Reproduce every line of text in the items below word for word, leaving out the pictures.

------

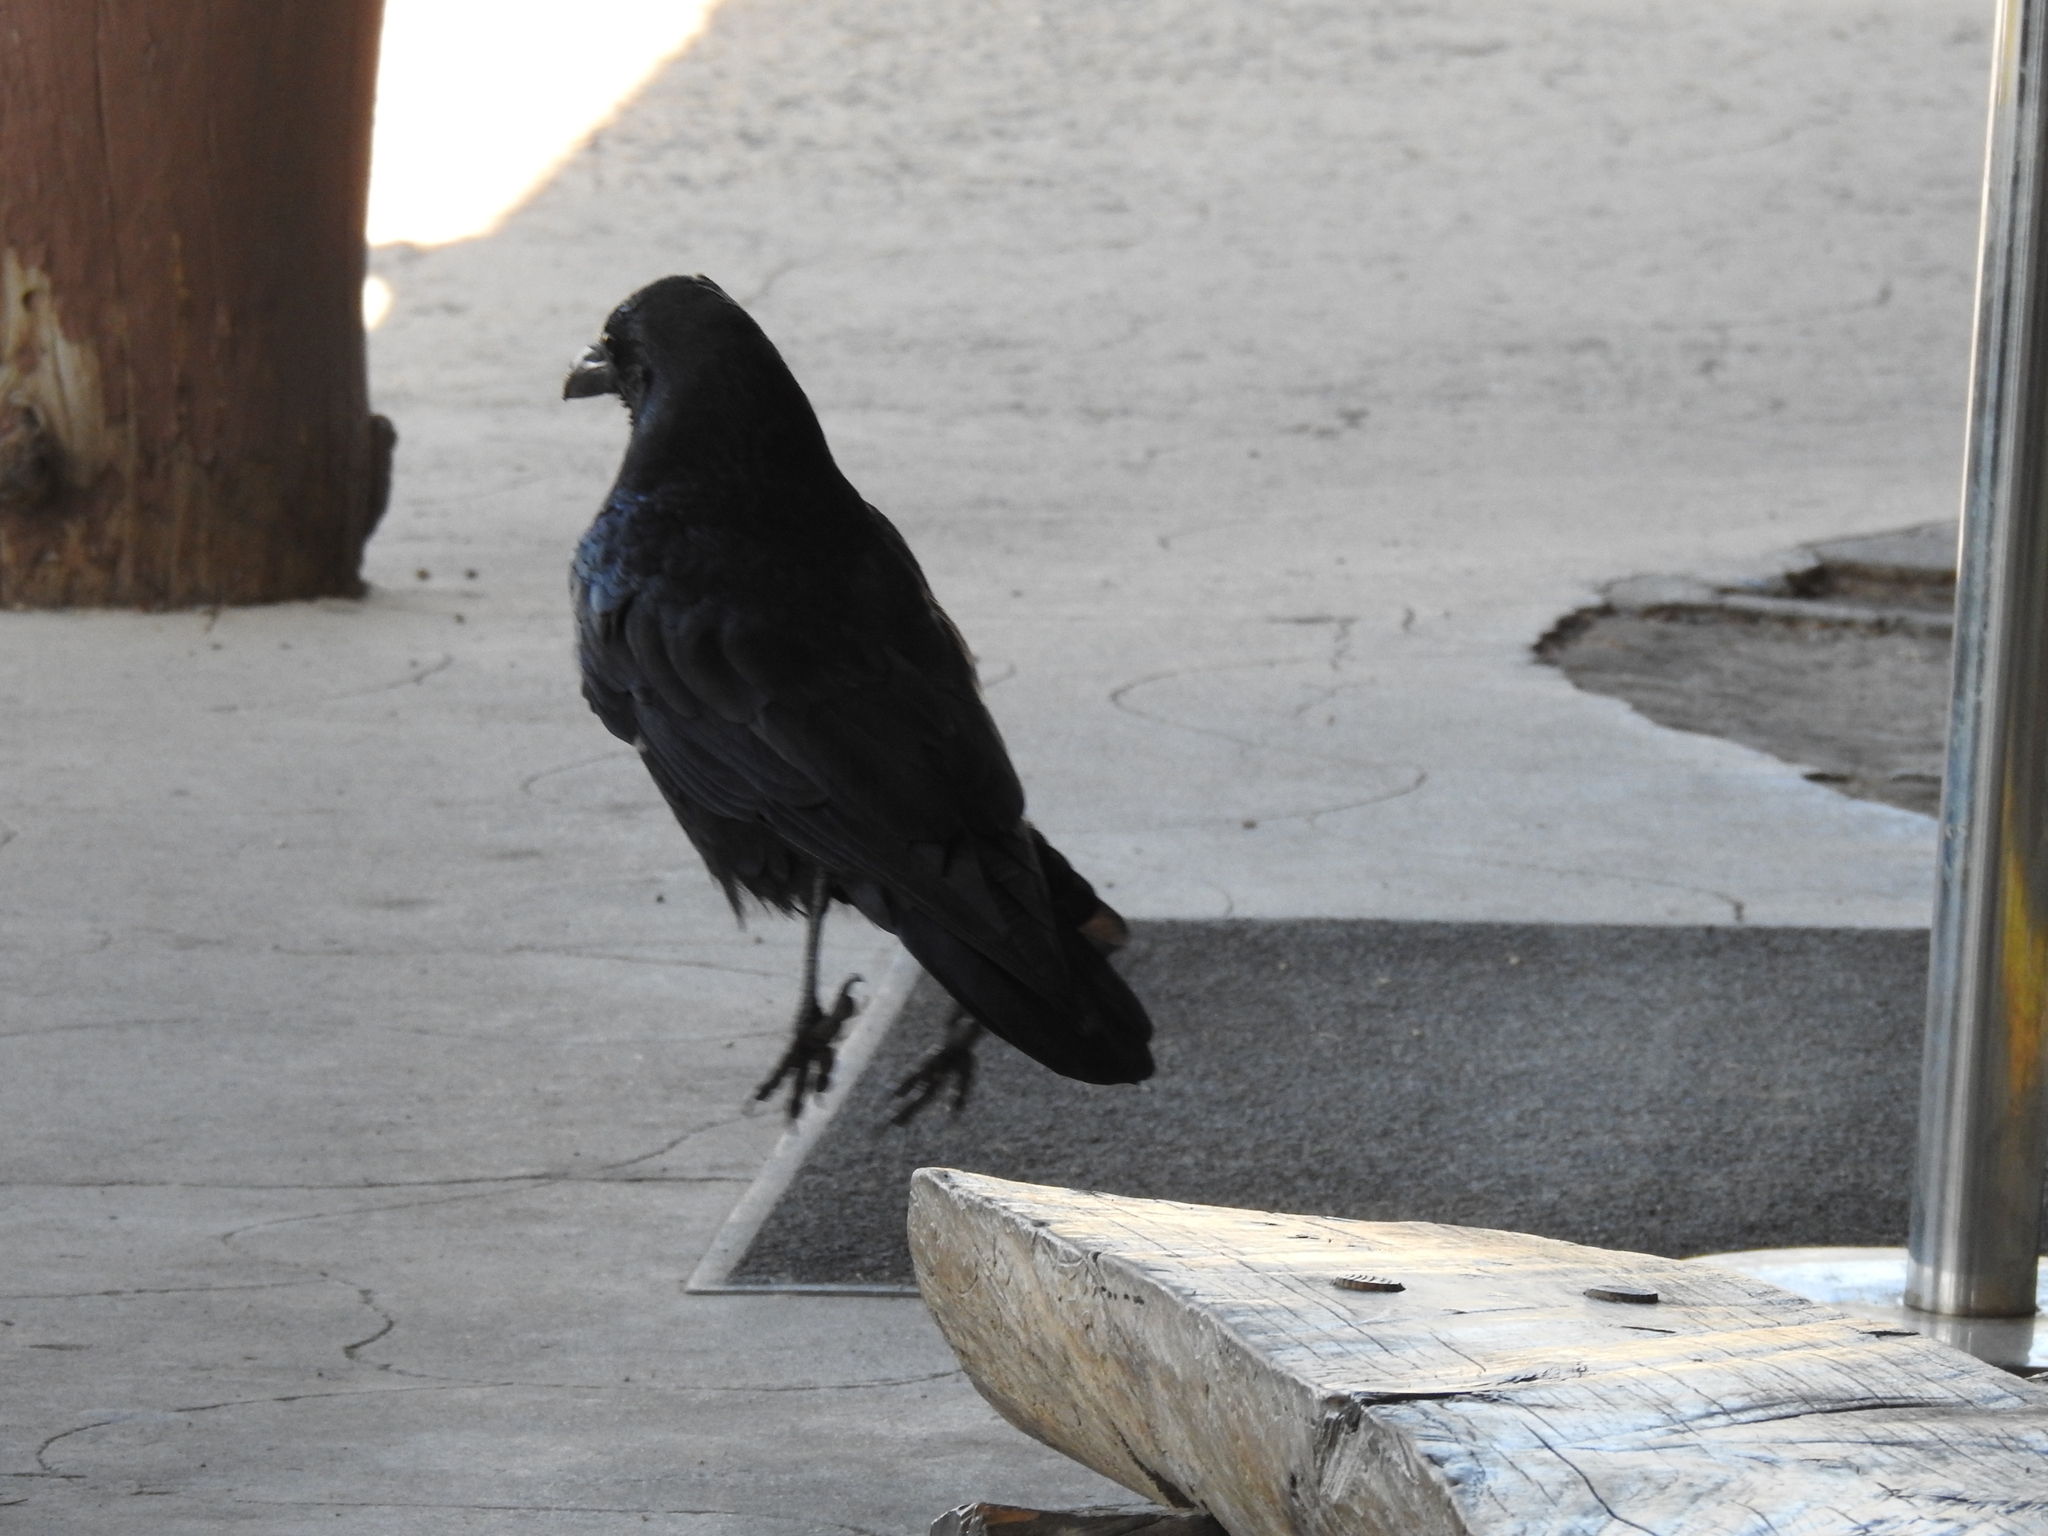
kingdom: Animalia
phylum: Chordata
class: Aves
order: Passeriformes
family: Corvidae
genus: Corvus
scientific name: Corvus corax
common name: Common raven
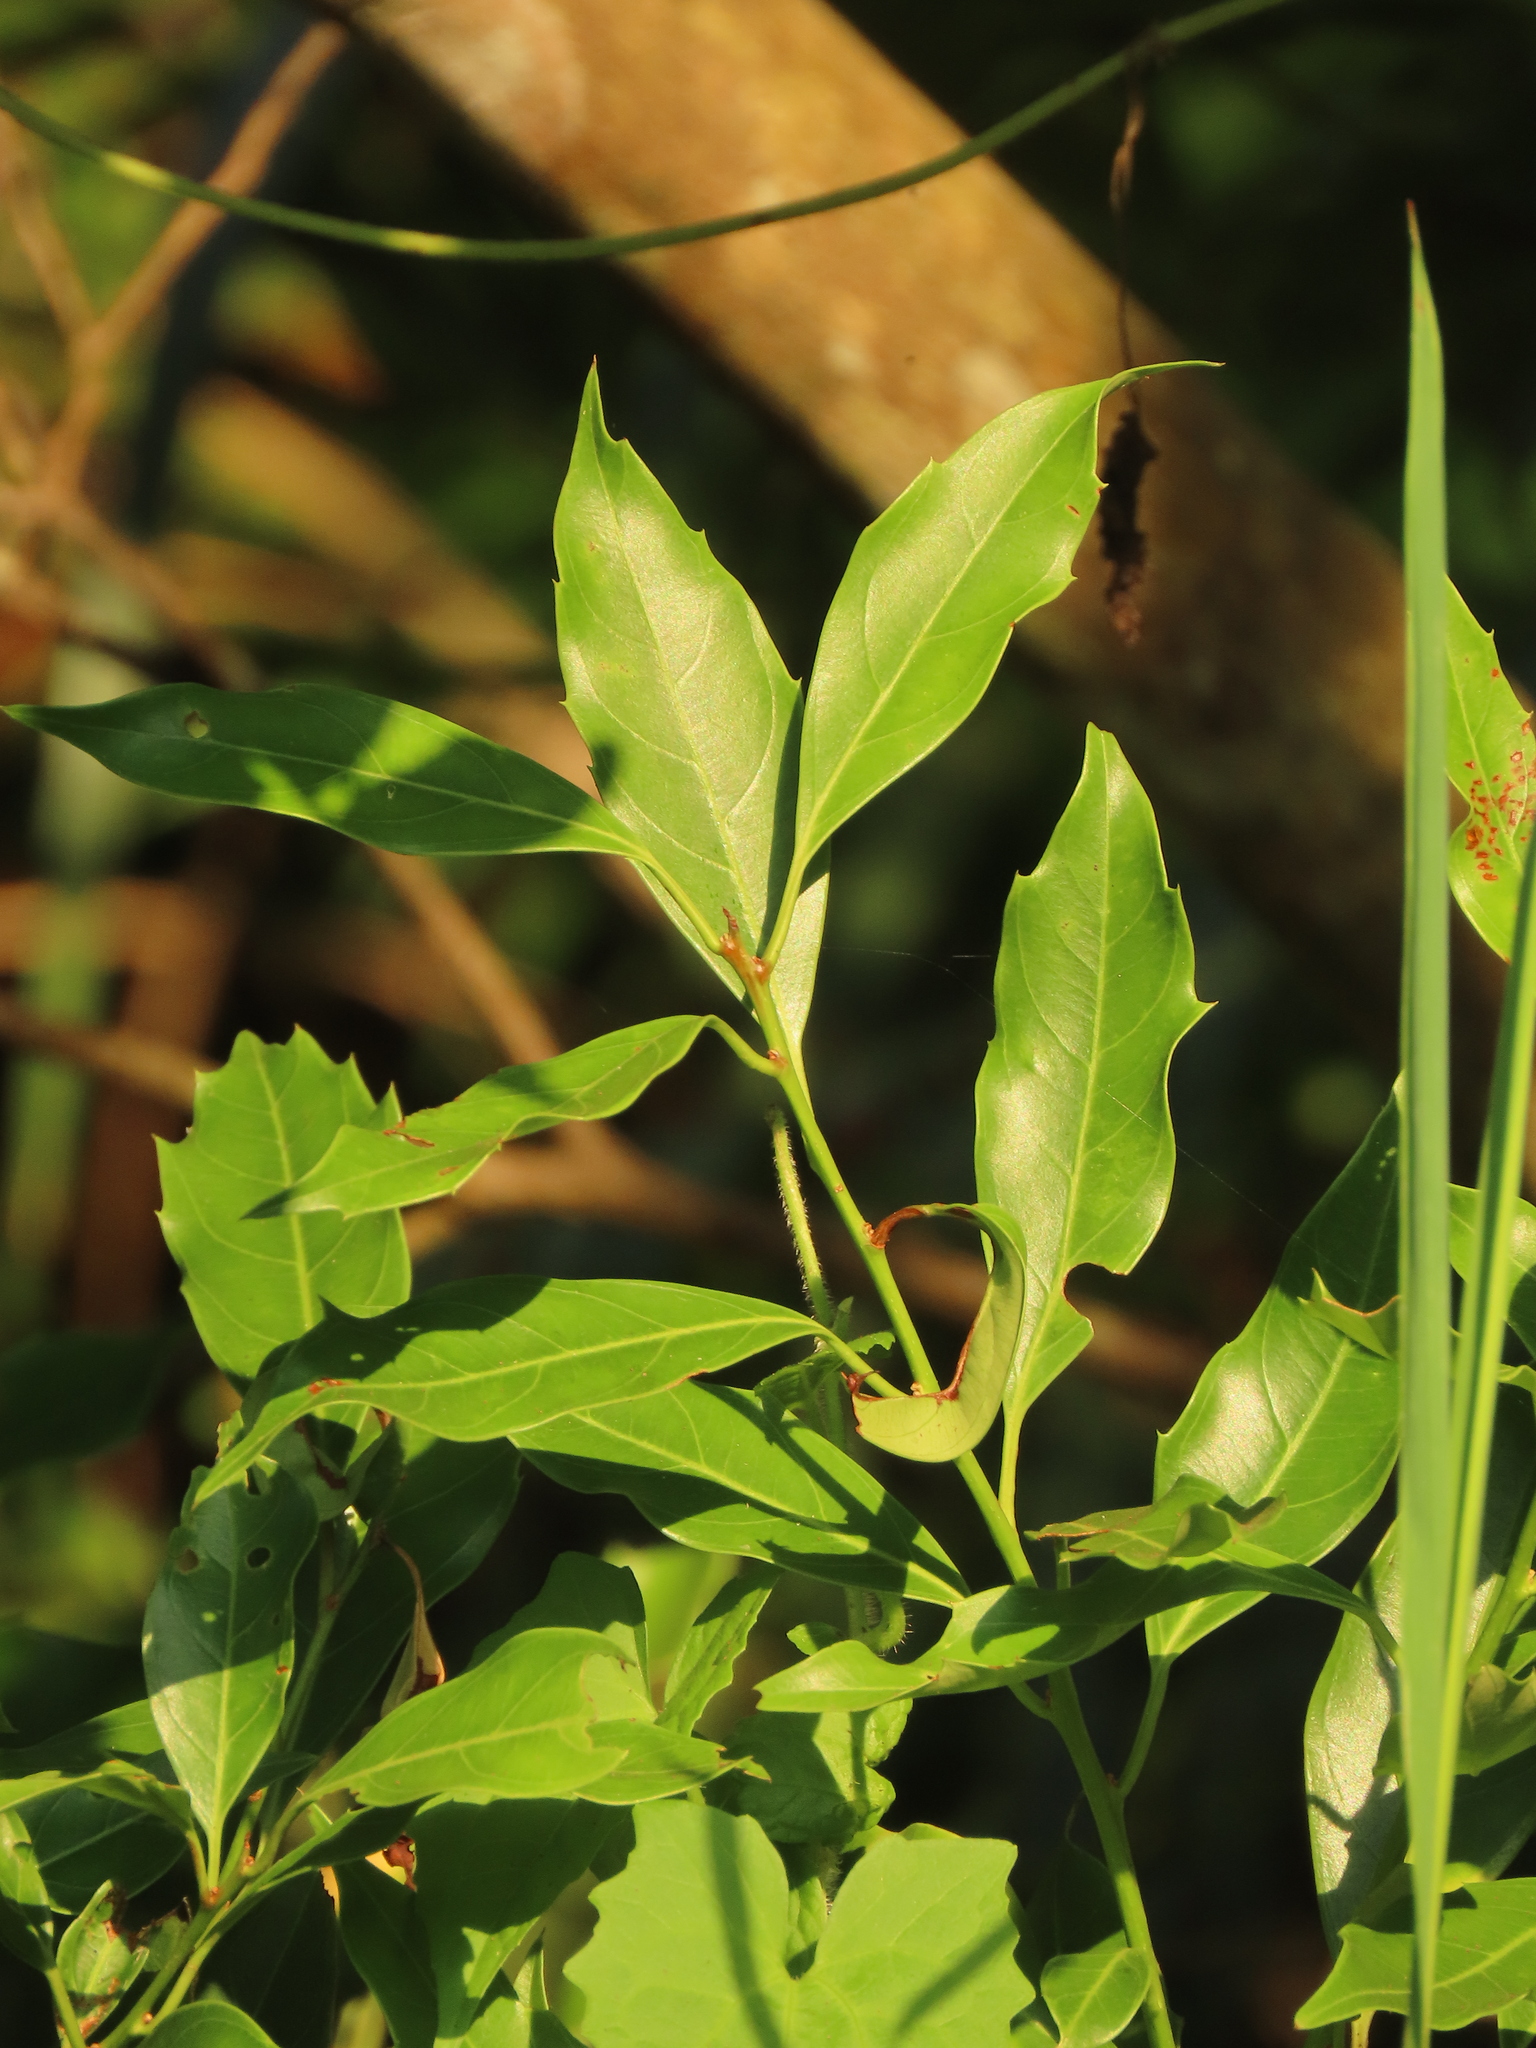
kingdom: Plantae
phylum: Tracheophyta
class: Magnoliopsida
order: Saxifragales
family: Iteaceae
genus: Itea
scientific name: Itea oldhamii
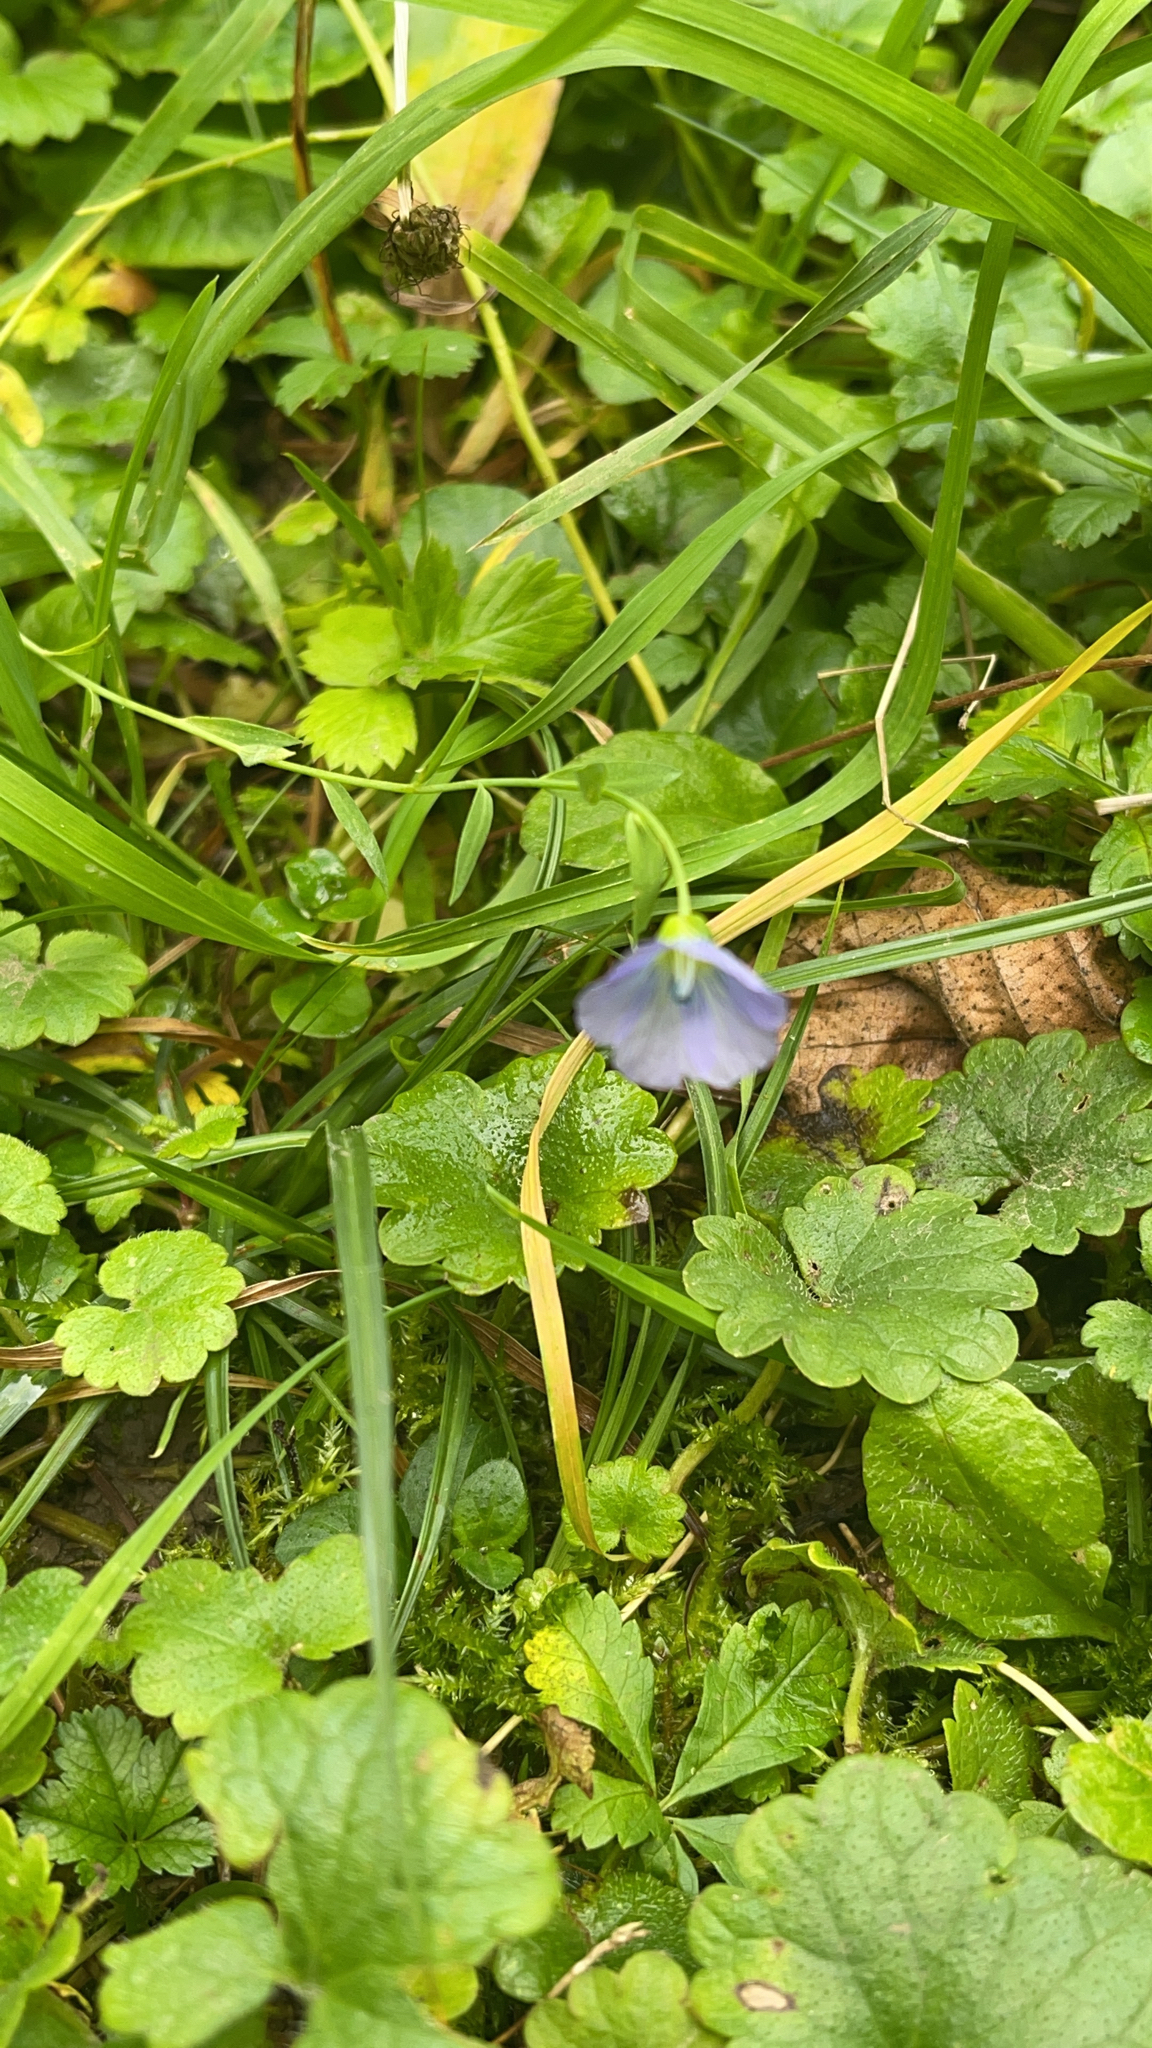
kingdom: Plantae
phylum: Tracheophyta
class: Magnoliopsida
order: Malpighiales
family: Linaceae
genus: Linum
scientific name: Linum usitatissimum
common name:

------

Solved exercise:
kingdom: Animalia
phylum: Chordata
class: Aves
order: Passeriformes
family: Corvidae
genus: Corvus
scientific name: Corvus corax
common name: Common raven
kingdom: Plantae
phylum: Tracheophyta
class: Magnoliopsida
order: Saxifragales
family: Iteaceae
genus: Itea
scientific name: Itea oldhamii
kingdom: Plantae
phylum: Tracheophyta
class: Magnoliopsida
order: Malpighiales
family: Linaceae
genus: Linum
scientific name: Linum usitatissimum
common name:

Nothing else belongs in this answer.